Это нам хирург рассказывал, на дежурстве. Он несколько лет в море ходил, а теперь всё, сошёл на берег. Вразвалочку. По молодости, говорит, было интересно, и опять же иностранные порты — экзотика, впечатления. А потом наскучило. Полгода на твердую землю только в бинокль смотреть — ради джинсов?

Да и за полгода, бывает, пару вывихов только вправишь, и вся практика. Оно хорошо, конечно, что никто всерьёз не болеет, но опыта на такой работе не наберёшься, квалификацию не повысишь.

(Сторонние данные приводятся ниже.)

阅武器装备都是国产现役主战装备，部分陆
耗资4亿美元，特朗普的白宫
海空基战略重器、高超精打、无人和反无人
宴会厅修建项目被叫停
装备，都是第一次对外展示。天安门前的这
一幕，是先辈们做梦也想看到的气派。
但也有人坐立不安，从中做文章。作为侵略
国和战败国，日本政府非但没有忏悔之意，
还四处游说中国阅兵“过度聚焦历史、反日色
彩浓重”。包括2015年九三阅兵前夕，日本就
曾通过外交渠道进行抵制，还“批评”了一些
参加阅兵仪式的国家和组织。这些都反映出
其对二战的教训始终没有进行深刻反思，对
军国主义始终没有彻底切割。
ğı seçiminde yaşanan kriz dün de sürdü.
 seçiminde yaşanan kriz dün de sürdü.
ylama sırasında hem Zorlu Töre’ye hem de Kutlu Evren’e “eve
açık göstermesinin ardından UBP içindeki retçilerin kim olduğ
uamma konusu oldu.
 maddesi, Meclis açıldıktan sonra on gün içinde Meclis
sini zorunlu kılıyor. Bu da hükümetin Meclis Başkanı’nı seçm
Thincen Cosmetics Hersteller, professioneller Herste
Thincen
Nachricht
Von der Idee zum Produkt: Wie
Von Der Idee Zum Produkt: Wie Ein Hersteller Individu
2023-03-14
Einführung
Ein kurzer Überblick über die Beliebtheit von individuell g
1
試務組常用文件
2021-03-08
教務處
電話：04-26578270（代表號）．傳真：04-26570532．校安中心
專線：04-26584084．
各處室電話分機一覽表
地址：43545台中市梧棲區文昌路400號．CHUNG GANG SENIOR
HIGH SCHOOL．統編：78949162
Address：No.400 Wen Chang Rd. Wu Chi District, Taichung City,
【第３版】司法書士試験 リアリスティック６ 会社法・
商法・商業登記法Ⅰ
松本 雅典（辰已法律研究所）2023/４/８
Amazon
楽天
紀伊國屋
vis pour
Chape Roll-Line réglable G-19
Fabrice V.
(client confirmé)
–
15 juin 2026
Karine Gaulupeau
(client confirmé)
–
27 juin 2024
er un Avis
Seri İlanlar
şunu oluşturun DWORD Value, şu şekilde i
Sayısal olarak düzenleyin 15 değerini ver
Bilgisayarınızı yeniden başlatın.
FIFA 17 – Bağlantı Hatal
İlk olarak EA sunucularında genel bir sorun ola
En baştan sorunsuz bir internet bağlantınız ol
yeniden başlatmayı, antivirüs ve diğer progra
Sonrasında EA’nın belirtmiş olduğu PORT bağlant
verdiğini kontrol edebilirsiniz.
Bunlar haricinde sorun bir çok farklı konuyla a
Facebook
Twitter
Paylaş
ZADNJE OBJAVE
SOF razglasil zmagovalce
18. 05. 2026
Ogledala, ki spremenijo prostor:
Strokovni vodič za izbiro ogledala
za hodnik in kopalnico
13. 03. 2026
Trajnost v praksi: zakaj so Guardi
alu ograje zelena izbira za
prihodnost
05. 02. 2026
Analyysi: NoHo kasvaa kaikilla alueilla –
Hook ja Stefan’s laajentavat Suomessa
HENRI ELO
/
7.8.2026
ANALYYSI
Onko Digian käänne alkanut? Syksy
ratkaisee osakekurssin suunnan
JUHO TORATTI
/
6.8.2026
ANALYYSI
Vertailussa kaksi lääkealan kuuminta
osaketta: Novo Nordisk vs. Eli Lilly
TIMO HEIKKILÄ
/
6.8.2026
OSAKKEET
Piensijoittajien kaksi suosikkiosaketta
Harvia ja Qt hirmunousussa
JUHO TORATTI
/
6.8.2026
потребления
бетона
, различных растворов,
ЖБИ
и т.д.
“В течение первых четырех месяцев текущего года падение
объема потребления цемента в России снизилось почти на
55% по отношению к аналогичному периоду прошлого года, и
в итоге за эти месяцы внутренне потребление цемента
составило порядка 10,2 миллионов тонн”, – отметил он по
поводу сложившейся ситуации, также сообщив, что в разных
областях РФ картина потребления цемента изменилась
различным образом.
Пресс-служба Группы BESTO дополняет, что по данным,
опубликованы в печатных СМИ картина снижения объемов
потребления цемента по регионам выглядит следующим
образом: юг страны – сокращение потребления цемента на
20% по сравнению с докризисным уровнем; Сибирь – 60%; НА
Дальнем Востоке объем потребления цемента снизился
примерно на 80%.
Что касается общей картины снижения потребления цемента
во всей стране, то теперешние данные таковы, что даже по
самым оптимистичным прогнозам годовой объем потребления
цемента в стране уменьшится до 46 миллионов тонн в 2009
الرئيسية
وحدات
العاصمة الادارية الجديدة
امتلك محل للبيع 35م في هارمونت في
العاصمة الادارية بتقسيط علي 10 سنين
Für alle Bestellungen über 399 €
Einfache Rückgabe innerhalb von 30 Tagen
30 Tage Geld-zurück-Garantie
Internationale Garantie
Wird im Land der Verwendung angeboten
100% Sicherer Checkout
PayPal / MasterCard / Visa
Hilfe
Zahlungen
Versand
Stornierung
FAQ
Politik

Ещё и ту, что есть, потеряешь.

Такие пустые мысли копошились в голове, пока я просматривал газету. Пустые — потому что в море я точно не пойду. Во-первых, нужен врачебный стаж в три года, во-вторых, а зачем мне в море на полгода? Джинсы? Магнитола? Замшевый пиджак? Итальянская дубленка?

Смешно, да.

Я вернул газету, поблагодарил замполита, и отправился восвояси. В палатку.